Assignment:
Put the lines from all of the rows below into a Markdown table with the columns Number and Line, one line per table row, and skip the blank lines. Leave the pictures out.
-=-=-
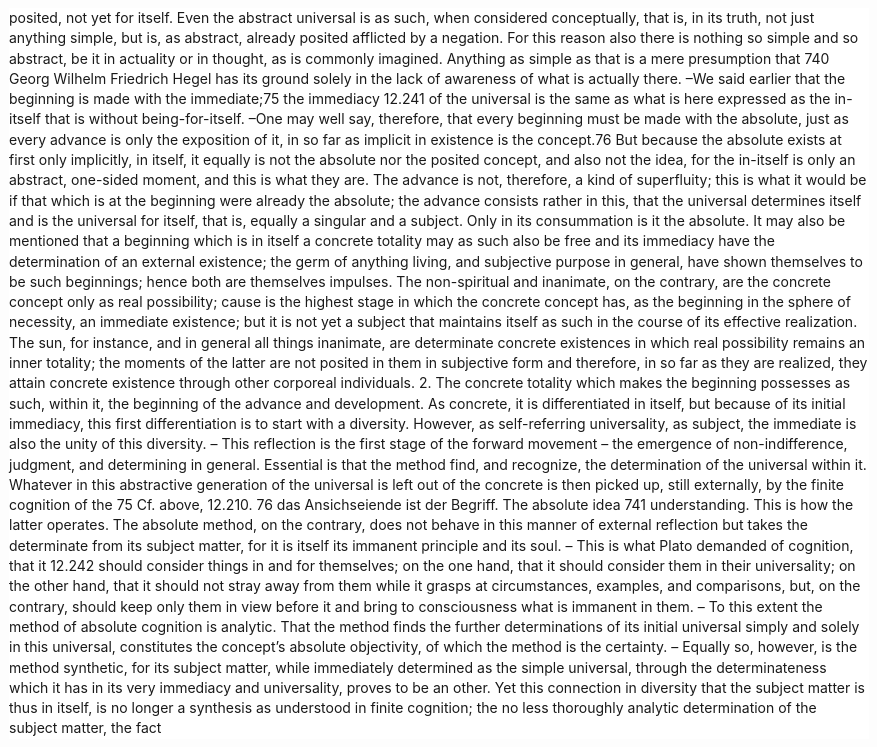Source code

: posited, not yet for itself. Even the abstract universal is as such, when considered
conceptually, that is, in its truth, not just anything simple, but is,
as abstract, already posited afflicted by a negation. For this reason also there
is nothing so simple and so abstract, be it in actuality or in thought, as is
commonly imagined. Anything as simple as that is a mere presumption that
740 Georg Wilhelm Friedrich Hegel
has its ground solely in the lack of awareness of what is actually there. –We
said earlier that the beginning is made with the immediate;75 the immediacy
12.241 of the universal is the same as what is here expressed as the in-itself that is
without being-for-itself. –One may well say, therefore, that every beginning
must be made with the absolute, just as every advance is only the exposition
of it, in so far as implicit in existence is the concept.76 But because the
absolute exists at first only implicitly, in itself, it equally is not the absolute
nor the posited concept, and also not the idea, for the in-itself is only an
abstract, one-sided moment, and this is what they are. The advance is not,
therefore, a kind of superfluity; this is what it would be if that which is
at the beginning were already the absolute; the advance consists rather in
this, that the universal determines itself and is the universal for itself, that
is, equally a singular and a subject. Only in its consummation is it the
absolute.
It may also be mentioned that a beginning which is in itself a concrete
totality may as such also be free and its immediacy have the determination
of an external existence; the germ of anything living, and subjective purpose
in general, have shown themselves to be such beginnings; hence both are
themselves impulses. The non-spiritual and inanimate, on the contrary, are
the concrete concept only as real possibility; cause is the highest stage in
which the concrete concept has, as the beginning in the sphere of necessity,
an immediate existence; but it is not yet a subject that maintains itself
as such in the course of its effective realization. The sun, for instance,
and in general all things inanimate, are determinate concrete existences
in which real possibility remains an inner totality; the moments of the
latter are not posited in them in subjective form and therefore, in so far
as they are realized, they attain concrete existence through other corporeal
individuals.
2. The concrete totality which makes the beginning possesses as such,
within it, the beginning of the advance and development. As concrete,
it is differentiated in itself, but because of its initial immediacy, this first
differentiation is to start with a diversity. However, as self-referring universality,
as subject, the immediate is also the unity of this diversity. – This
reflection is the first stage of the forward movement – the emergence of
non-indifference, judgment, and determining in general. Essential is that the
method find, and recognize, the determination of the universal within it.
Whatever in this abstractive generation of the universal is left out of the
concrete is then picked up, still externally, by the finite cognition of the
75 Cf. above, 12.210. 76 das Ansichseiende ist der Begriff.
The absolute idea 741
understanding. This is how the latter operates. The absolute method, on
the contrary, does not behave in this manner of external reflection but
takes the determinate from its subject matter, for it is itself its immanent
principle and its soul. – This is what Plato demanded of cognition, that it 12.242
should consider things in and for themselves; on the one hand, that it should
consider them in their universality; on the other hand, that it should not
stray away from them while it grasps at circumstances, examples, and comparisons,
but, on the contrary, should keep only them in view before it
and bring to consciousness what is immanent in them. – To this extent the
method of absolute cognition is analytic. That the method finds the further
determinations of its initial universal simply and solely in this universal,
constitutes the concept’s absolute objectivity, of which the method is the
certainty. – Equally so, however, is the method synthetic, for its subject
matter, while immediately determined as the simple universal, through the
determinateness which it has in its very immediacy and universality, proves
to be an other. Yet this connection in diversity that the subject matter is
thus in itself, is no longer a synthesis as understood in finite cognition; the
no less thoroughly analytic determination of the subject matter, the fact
-=-=-
Task solution:
| Number | Line |
|---|---|
| 1 | Source code |
| 2 | : posited, not yet for itself. Even the abstract universal is as such, when considered |
| 3 | conceptually, that is, in its truth, not just anything simple, but is, |
| 4 | as abstract, already posited afflicted by a negation. For this reason also there |
| 5 | is nothing so simple and so abstract, be it in actuality or in thought, as is |
| 6 | commonly imagined. Anything as simple as that is a mere presumption that |
| 7 | 740 Georg Wilhelm Friedrich Hegel |
| 8 | has its ground solely in the lack of awareness of what is actually there. –We |
| 9 | said earlier that the beginning is made with the immediate;75 the immediacy |
| 10 | 12.241 of the universal is the same as what is here expressed as the in-itself that is |
| 11 | without being-for-itself. –One may well say, therefore, that every beginning |
| 12 | must be made with the absolute, just as every advance is only the exposition |
| 13 | of it, in so far as implicit in existence is the concept.76 But because the |
| 14 | absolute exists at first only implicitly, in itself, it equally is not the absolute |
| 15 | nor the posited concept, and also not the idea, for the in-itself is only an |
| 16 | abstract, one-sided moment, and this is what they are. The advance is not, |
| 17 | therefore, a kind of superfluity; this is what it would be if that which is |
| 18 | at the beginning were already the absolute; the advance consists rather in |
| 19 | this, that the universal determines itself and is the universal for itself, that |
| 20 | is, equally a singular and a subject. Only in its consummation is it the |
| 21 | absolute. |
| 22 | It may also be mentioned that a beginning which is in itself a concrete |
| 23 | totality may as such also be free and its immediacy have the determination |
| 24 | of an external existence; the germ of anything living, and subjective purpose |
| 25 | in general, have shown themselves to be such beginnings; hence both are |
| 26 | themselves impulses. The non-spiritual and inanimate, on the contrary, are |
| 27 | the concrete concept only as real possibility; cause is the highest stage in |
| 28 | which the concrete concept has, as the beginning in the sphere of necessity, |
| 29 | an immediate existence; but it is not yet a subject that maintains itself |
| 30 | as such in the course of its effective realization. The sun, for instance, |
| 31 | and in general all things inanimate, are determinate concrete existences |
| 32 | in which real possibility remains an inner totality; the moments of the |
| 33 | latter are not posited in them in subjective form and therefore, in so far |
| 34 | as they are realized, they attain concrete existence through other corporeal |
| 35 | individuals. |
| 36 | 2. The concrete totality which makes the beginning possesses as such, |
| 37 | within it, the beginning of the advance and development. As concrete, |
| 38 | it is differentiated in itself, but because of its initial immediacy, this first |
| 39 | differentiation is to start with a diversity. However, as self-referring universality, |
| 40 | as subject, the immediate is also the unity of this diversity. – This |
| 41 | reflection is the first stage of the forward movement – the emergence of |
| 42 | non-indifference, judgment, and determining in general. Essential is that the |
| 43 | method find, and recognize, the determination of the universal within it. |
| 44 | Whatever in this abstractive generation of the universal is left out of the |
| 45 | concrete is then picked up, still externally, by the finite cognition of the |
| 46 | 75 Cf. above, 12.210. 76 das Ansichseiende ist der Begriff. |
| 47 | The absolute idea 741 |
| 48 | understanding. This is how the latter operates. The absolute method, on |
| 49 | the contrary, does not behave in this manner of external reflection but |
| 50 | takes the determinate from its subject matter, for it is itself its immanent |
| 51 | principle and its soul. – This is what Plato demanded of cognition, that it 12.242 |
| 52 | should consider things in and for themselves; on the one hand, that it should |
| 53 | consider them in their universality; on the other hand, that it should not |
| 54 | stray away from them while it grasps at circumstances, examples, and comparisons, |
| 55 | but, on the contrary, should keep only them in view before it |
| 56 | and bring to consciousness what is immanent in them. – To this extent the |
| 57 | method of absolute cognition is analytic. That the method finds the further |
| 58 | determinations of its initial universal simply and solely in this universal, |
| 59 | constitutes the concept’s absolute objectivity, of which the method is the |
| 60 | certainty. – Equally so, however, is the method synthetic, for its subject |
| 61 | matter, while immediately determined as the simple universal, through the |
| 62 | determinateness which it has in its very immediacy and universality, proves |
| 63 | to be an other. Yet this connection in diversity that the subject matter is |
| 64 | thus in itself, is no longer a synthesis as understood in finite cognition; the |
| 65 | no less thoroughly analytic determination of the subject matter, the fact |